Time is running out for the Downeast Correctional Facility: It will close for good June 30, unless lawmakers authorize additional funding for another year.
Right now, lawmakers can't agree on whether a planned pre-release center should move forward in Washington County or whether the governor's decision to abruptly shut down DCF should be carefully reviewed. And with the legislative session nearing its end, hopes for either option are dimming.
For now, the Downeast Correctional Facility continues to operate with five guards and eight inmates. But unless the Legislature votes to fund the facility with veto-proof margins, it will shut down for good on June 30, when the state's fiscal year ends.
On Tuesday, House Republican Leader Ken Fredette was among those who voted against continued funding for the prison.
"I don't think anybody really sees the Downeast Correctional Facility as having a long-term future," he says. That includes Gov. Paul LePage, whose pre-dawn closure of the facility in February violated state law.

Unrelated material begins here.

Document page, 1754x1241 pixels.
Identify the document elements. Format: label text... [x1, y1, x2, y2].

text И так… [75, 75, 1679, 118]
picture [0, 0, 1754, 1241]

Earlier this month, Justice Michaela Murphy sided with attorneys representing about 50 DCF staff laid off by the Department of Corrections, and ordered that the prison be kept operational until the Legislature decides otherwise.
But the 60-plus inmates who were part of work release programs that benefited area businesses in Washington County have since been transferred to other facilities.
Fredette says LePage could still support limited funding for DCF - if lawmakers authorize a pre-release center in Washington County. And that bill, he says, remains stalled in committee.
"Now, we simply need some legislative action authorizing for something to be built - that's this other bill that's now out there about this new pre-release center down in Washington County," Fredette says. "For some reason, it hasn't been moved out of the Criminal Justice Committee - which is part of the problem."
Some Republicans say majority Democrats in the House are purposely holding hostage the pre-release center bill as a way to leverage DCF funding. The bill would keep the facility open for a year while lawmakers study the implications of the closure on the corrections system and Washington County's economy.
Lawmakers voted Wednesday to fund the facility, but by a margin that fell short of the two-thirds threshold needed to override a likely LePage veto.
Fredette says if members of the House and Senate would simply approve the pre-release center bill, then he and other Republicans - including LePage - would support the limited operation of DCF until the pre-release center becomes operational.
But Fredette says House members have taken the opposite approach. "To do it the other way around is not going to get the support of the House Republican caucus; that bill will get vetoed and probably sustained," he says.
"We're not ready to make a deal," says Sen. Joyce Maker, a Republican from Calais. "We hope to get it to Appropriations and we'll work with Appropriations and the Democrats and Republicans and see what we can do for the best for Washington County."
Maker has been leading the fight in the Senate to preserve funding for DCF in order to complete a review on the planned closure's cost-effectiveness - both to the Department of Corrections and to the Machias-area regional economy that has employed many of the inmates over the years.
Maker is supported by GOP Rep. William Tuell, of Machiasport, who says that in a worst-case scenario, there is voter-approved bond money available to move forward with the pre-release center - although it was originally earmarked for the state correctional facility in Windham.
"Use that money to refurbish, upgrade, rebuild, replan, do whatever for the future - that money's there, it's not going away," Tuell says.
The money may not be going anywhere, but the lawmakers in the 128th Legislature will be. Democratic House Speaker Sara Gideon says she remains committed to finding a funding mechanism to restore staff positions at DCF and to repopulate it with prisoners.
But she also says many House Republicans continue to oppose funding as the Legislature's April 18 adjournment date looms. She's also leery of promises about what the governor will or won't do in reaction to a legislative vote.
"Time is running out here," Gideon says. "I don't even know if I would call what Rep. Fredette has said to you as a real proposal."
While legislative efforts to save the prison continue, arguments over whether Gov. LePage is fully complying with the court order granting injunctive relief are playing out in Superior Court, where attorneys for the displaced workers are claiming that the prison cannot be considered operational with only five workers.